▶ DATASET CONTENT:
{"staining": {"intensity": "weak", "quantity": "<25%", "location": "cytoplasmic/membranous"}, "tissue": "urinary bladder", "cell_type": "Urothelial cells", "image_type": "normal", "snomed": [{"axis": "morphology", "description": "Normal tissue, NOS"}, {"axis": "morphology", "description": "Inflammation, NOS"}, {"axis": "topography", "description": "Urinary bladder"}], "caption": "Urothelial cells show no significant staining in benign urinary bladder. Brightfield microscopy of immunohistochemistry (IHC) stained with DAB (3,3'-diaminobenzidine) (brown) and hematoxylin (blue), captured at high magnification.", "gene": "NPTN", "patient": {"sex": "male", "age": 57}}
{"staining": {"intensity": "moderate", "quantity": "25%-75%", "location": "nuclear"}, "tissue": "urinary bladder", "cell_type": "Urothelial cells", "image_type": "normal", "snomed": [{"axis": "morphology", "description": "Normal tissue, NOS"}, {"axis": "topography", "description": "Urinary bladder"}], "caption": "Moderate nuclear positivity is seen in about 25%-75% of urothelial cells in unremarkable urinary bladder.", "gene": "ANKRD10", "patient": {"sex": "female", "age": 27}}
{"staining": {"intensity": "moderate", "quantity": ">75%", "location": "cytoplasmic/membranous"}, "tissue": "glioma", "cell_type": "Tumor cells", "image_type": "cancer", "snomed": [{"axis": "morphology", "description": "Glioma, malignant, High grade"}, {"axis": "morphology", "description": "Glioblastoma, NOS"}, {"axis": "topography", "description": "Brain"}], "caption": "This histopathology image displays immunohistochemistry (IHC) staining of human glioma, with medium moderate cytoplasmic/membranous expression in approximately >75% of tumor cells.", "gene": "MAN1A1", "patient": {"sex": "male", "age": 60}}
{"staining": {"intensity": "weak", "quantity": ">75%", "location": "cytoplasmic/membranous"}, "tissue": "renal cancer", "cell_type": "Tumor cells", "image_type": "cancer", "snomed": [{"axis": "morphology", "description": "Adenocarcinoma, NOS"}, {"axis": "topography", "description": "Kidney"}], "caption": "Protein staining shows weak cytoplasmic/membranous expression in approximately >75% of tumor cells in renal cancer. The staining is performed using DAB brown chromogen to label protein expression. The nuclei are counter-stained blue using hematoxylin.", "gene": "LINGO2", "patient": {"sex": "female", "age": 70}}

▶ TASK TO COMPLETE:
Throughout the material above, find each line with "stained" and return it.

▶ EXERCISE ANSWER:
{"staining": {"intensity": "weak", "quantity": "<25%", "location": "cytoplasmic/membranous"}, "tissue": "urinary bladder", "cell_type": "Urothelial cells", "image_type": "normal", "snomed": [{"axis": "morphology", "description": "Normal tissue, NOS"}, {"axis": "morphology", "description": "Inflammation, NOS"}, {"axis": "topography", "description": "Urinary bladder"}], "caption": "Urothelial cells show no significant staining in benign urinary bladder. Brightfield microscopy of immunohistochemistry (IHC) stained with DAB (3,3'-diaminobenzidine) (brown) and hematoxylin (blue), captured at high magnification.", "gene": "NPTN", "patient": {"sex": "male", "age": 57}}
{"staining": {"intensity": "weak", "quantity": ">75%", "location": "cytoplasmic/membranous"}, "tissue": "renal cancer", "cell_type": "Tumor cells", "image_type": "cancer", "snomed": [{"axis": "morphology", "description": "Adenocarcinoma, NOS"}, {"axis": "topography", "description": "Kidney"}], "caption": "Protein staining shows weak cytoplasmic/membranous expression in approximately >75% of tumor cells in renal cancer. The staining is performed using DAB brown chromogen to label protein expression. The nuclei are counter-stained blue using hematoxylin.", "gene": "LINGO2", "patient": {"sex": "female", "age": 70}}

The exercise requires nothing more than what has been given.